Reportée, cette réunion a finalement été programmée aujourd’hui. "Nous avons été surpris par des convocations téléphoniques à cette réunion à 10h, alors que ce lundi à 15h se tient la deuxième réunion de la session ordinaire", fustige le groupe du PJD estimant légitime de boycotter cette réunion. "Nous l’avons boycottée parce que cette réunion représente l’état de confusion à l’encontre de notre ambition d’asseoir la régionalisation avancée", explique le président du groupe PJD. Et de mettre en garde les membres de la majorité au sein du conseil de la région contre les conséquences de "l’état de paralysie".

Accusations de part et d'autre

Au conseil de la ville de Casablanca, c’est le PAM qui tire à boulets rouges sur le PJD. Le président du groupe PAM, Omar Farkhani, déclare au HuffPost Maroc que le PJD brille par "sa démission au conseil de la ville" dont il assure pourtant la présidence. "Le PJD n’a pas de boussole pour assurer la gestion de la ville. Il n’a aucune vision et cela s’exprime clairement à travers des éléments objectifs, à commencer par les sessions du conseil qui se tiennent sans aucun fil conducteur", affirme le président du groupe PAM au conseil de la ville.

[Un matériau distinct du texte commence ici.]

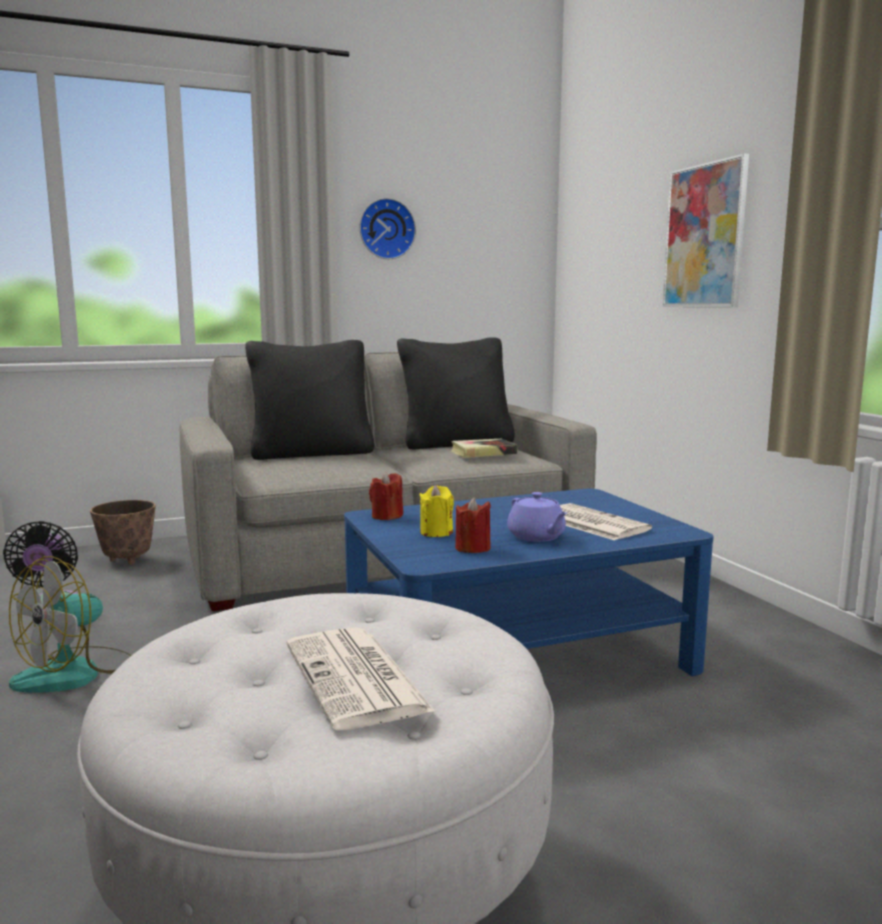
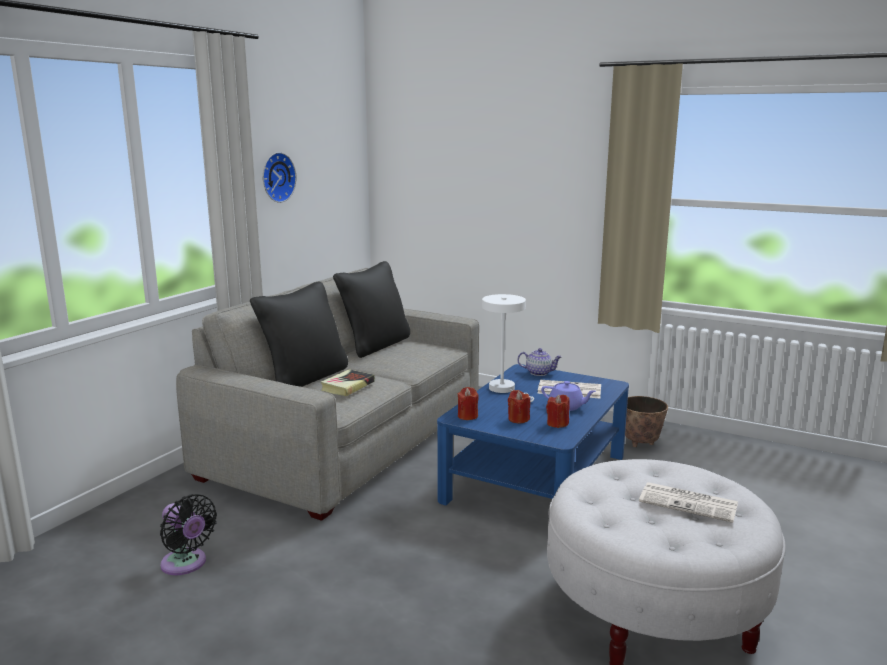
camera: 40 degrees left, 5 degrees up
fan [9,556,131,693] -> none
planter [90,500,156,565] -> planter moved to [625,396,668,447]
yellow candle [419,485,454,537] -> red candle [508,390,530,423]
book [451,439,517,458] -> book moved to [321,369,375,396]
picture [663,153,749,307] -> none
none -> white table lamp [482,294,534,402]
none -> teapot [517,348,562,376]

Pour ce dernier, la gestion de la ville est déléguée presque toujours aux Sociétés de développement local (SDL), estimant que les prestataires de services privés ne peuvent en aucun cas se substituer au conseil en lui-même. Omar Farkhani cite, en exemple, le dernier marathon international de Casablanca dont l’organisation a été "un échec".

Le PAM accuse le PJD d’avoir provoqué une inertie au sein du conseil de la ville. "Notre groupe n’a ménagé aucun effort pour faire des propositions. Mais presque toutes les réunions de sessions sont reportées faute de quorum parce que les membres du groupe PJD s’absentent", regrette le président du groupe PAM.

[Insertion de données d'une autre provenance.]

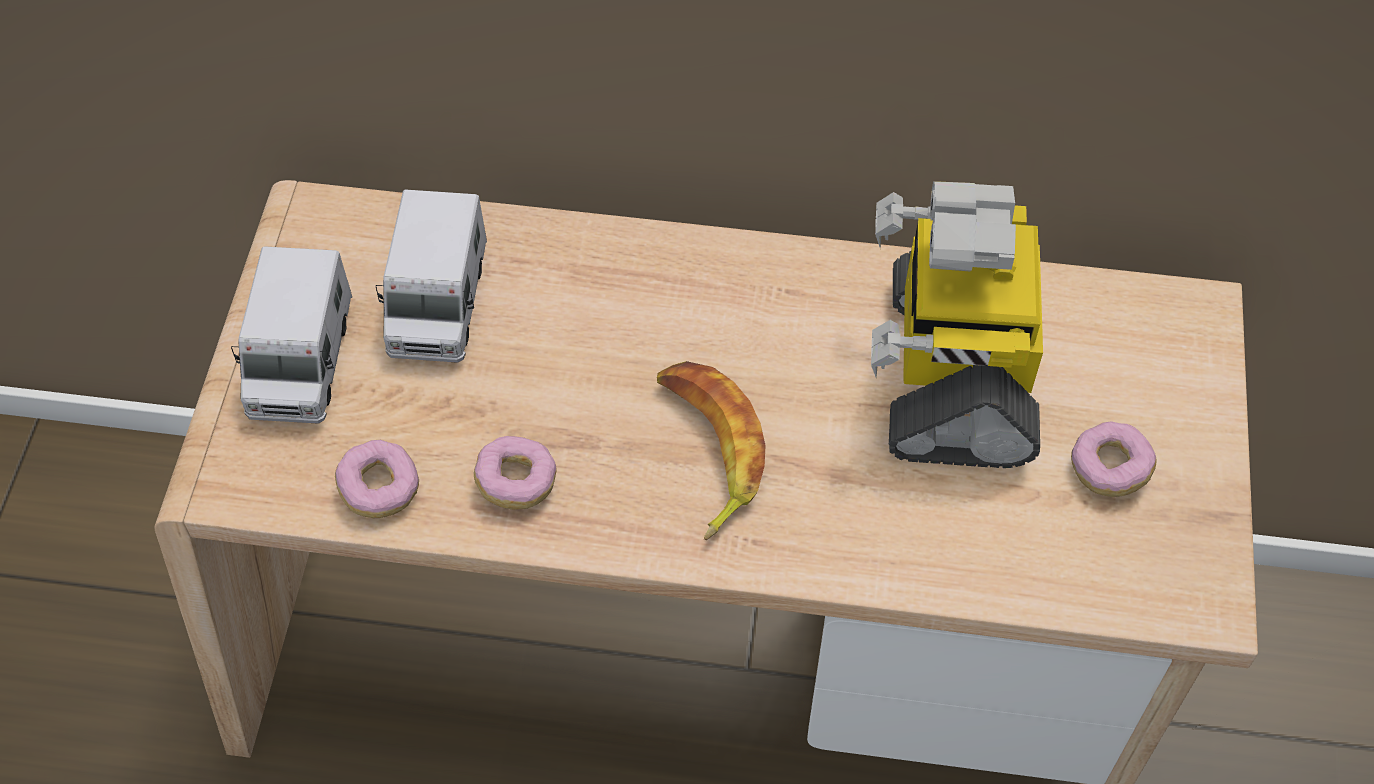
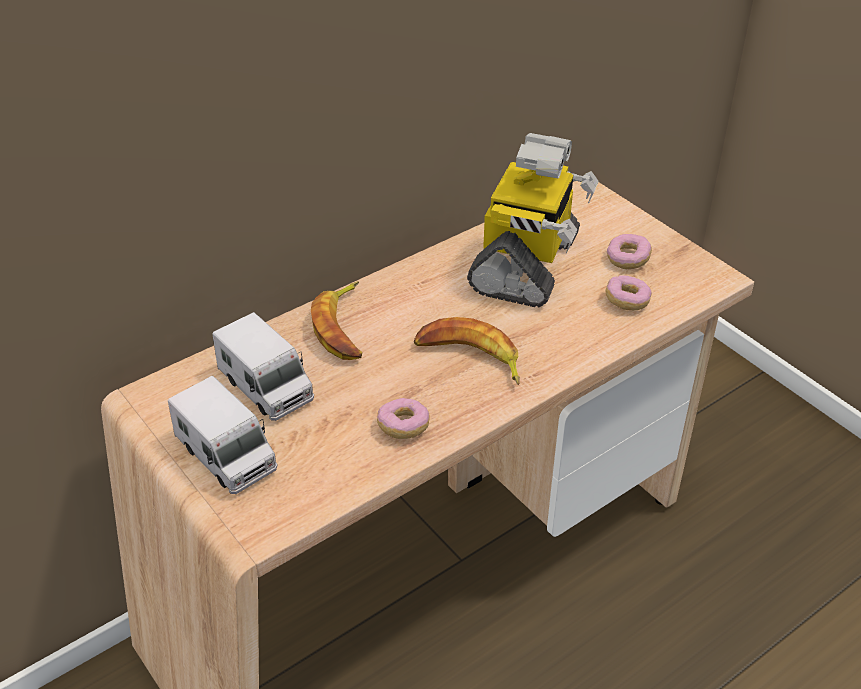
camera: 45 degrees left, 15 degrees down
donut [335,440,419,518] -> donut moved to [605,275,652,310]
toy robot [871,181,1043,468] -> toy robot turned 120 degrees counterclockwise [467,133,599,307]
none -> banana [311,281,362,360]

Le PAM estime aussi, de son côté, que le développement de la ville souffre de paralysie. Il pointe du doigt "le retard d’exécution" du Plan d’action communal (PAC). Au mois de janvier dernier, le groupe PAM a ainsi adressé au président du conseil de la ville ses remarques à ce propos soulignant, en premier, "le retard de presque 2,5 ans dans l’élaboration du projet PAC pour des raisons qui ne sont pas recevables", souligne le groupe PAM. Et de critiquer l’art et la manière avec lesquels est conduite la mise en œuvre. "L’argument selon lequel il fallait attendre l’adoption des Plans d’action régional et préfectoral ne peut être accepté", souligne-t-il. Et de dénoncer le fait que les commissions permanentes légales soient écartées du projet PAC et remplacées par une commission unique. Le groupe PAM soulève ainsi bon nombre d’infractions au règlement intérieur du conseil de la ville et fustige "le non-respect de l’approche participative".

Le groupe PAM met également en lumière quelques failles du PAC, notamment un manque de cohésion, de précisions et d’innovation. "Aucune explication n’est fournie par le projet de PAC concernant son articulation (convergences et harmonisation) avec les programmes d’action régional et préfectoral, pas plus qu’avec le Programme de développement du Grand Casablanca, ni avec le Schéma directeur d’urbanisme", fait remarquer le PAM. "Nous ne faisons pas de l’opposition, nous cherchons la cohésion", tient à préciser Omar Farkhani. À Casablanca, la bataille entre les deux partis ne semble pas avoir dit son dernier mot.